▶ **Source document**
Godfrey's Assassin Spider
- Conservation status: Least Concern (SANBI Red List)

Scientific classification
- Kingdom: Animalia
- Phylum: Arthropoda
- Subphylum: Chelicerata
- Class: Arachnida
- Order: Araneae
- Infraorder: Araneomorphae
- Family: Archaeidae
- Genus: Afrarchaea
- Species: A. godfreyi
- Binomial name: Afrarchaea godfreyi (Hewitt, 1919)
- Synonyms: Archaea godfreyi Hewitt, 1919 ;

= Afrarchaea godfreyi =

- Authority: (Hewitt, 1919)
- Conservation status: LC

Species of spider

Godfrey's Assassin Spider (Afrarchaea godfreyi) is a species of spider of the genus Afrarchaea and the type species of the genus. It is endemic to South Africa.

==Distribution==
Afrarchaea godfreyi has the widest distribution of any species in the genus, being recorded from various forests in the Eastern Cape and KwaZulu-Natal provinces. The species is found from 6 to 2,102 metres above sea level.

Known localities include Eastern Cape (Tsolo, Somerville; Dwesa Forest) and KwaZulu-Natal (Ngome State Forest, Ngotsche Forest (Cascades Farm and west of Eshowe), Gwaliweni Forest near Ingwavuma, Pongola Bush Reserve, Sani Pass, Ramsgate, Trafalgar).

==Habitat==
The species inhabits a variety of forest habitats and has been sampled from three different biomes, demonstrating considerable ecological adaptability. Afrarchaea godfreyi has been recorded from coastal forests, montane forests, and riverine systems. The species has also been found in pine plantations, indicating some tolerance for modified habitats.

▶ **Problems to work on**
1. Turn the paragraph of the Godfrey's Assassin Spider entry that begins "The species inhabits a variety" into a short bulleted list of its main facts.
2. Reproduce the Godfrey's Assassin Spider entry, starting with "Godfrey's Assassin Spider (Afrarchaea" and going on through "above sea level.".
3. Take the Godfrey's Assassin Spider entry further, adding text that begins after its final sentence.
These lines have no connection to the Godfrey's Assassin Spider entry.

Chart comprehension data:
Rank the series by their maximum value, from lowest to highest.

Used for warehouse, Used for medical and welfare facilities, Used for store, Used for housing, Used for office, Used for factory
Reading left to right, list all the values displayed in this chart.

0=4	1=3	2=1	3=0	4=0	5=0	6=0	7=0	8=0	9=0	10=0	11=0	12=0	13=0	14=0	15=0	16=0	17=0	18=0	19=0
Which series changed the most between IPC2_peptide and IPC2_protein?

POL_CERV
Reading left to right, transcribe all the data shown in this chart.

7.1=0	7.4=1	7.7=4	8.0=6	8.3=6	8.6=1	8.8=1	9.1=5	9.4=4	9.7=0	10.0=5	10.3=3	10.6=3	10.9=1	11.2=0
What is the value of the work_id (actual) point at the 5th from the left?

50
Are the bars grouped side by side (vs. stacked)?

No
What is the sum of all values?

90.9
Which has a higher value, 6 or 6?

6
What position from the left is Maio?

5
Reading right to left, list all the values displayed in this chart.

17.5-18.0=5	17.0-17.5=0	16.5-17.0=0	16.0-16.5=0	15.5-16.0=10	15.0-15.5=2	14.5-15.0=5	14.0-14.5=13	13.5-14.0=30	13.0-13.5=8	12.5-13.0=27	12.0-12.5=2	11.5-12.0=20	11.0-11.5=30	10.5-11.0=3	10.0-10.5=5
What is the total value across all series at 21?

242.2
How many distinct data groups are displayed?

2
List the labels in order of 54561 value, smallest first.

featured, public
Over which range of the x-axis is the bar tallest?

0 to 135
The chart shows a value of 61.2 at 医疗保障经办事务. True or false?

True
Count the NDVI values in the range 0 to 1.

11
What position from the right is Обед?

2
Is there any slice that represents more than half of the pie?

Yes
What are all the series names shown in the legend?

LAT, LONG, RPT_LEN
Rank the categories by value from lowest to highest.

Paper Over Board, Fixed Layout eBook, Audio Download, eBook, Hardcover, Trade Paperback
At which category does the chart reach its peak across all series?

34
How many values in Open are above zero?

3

▶ **Results**
1.
- Lives in a variety of forest habitats
- Sampled from three different biomes, showing considerable ecological adaptability
- Recorded from coastal forests, montane forests and riverine systems
- Also found in pine plantations, suggesting some tolerance for modified habitats

2.
Godfrey's Assassin Spider (Afrarchaea godfreyi) is a species of spider of the genus Afrarchaea and the type species of the genus. It is endemic to South Africa.

==Distribution==
Afrarchaea godfreyi has the widest distribution of any species in the genus, being recorded from various forests in the Eastern Cape and KwaZulu-Natal provinces. The species is found from 6 to 2,102 metres above sea level.

3.
==Description==

Afrarchaea godfreyi exhibits the characteristic features of the genus, including a greatly elevated cephalic region rising well above the thoracic region and elongated chelicerae with distinctive peg teeth. Both males and females are known for this species.

==Conservation status==
Afrarchaea godfreyi is classified as Least Concern due to its wide geographical range across two provinces and presence in multiple habitat types. There are no significant threats identified for this species, and its broad distribution and ecological flexibility contribute to its stable conservation status.

The species is protected within several conservation areas including Dwesa Nature Reserve, Ingwavuma Gwaliweni Forest, Ngotsche Forest, and Ngome State Forest. No specific conservation actions are recommended due to its stable status.

==Taxonomy==
The species was originally described by John Hewitt in 1919 as Archaea godfreyi. It was later transferred to the genus Afrarchaea by Forster and Platnick in 1984, when they established the genus with this species as the type species. The species was comprehensively revised by Lotz in 1996.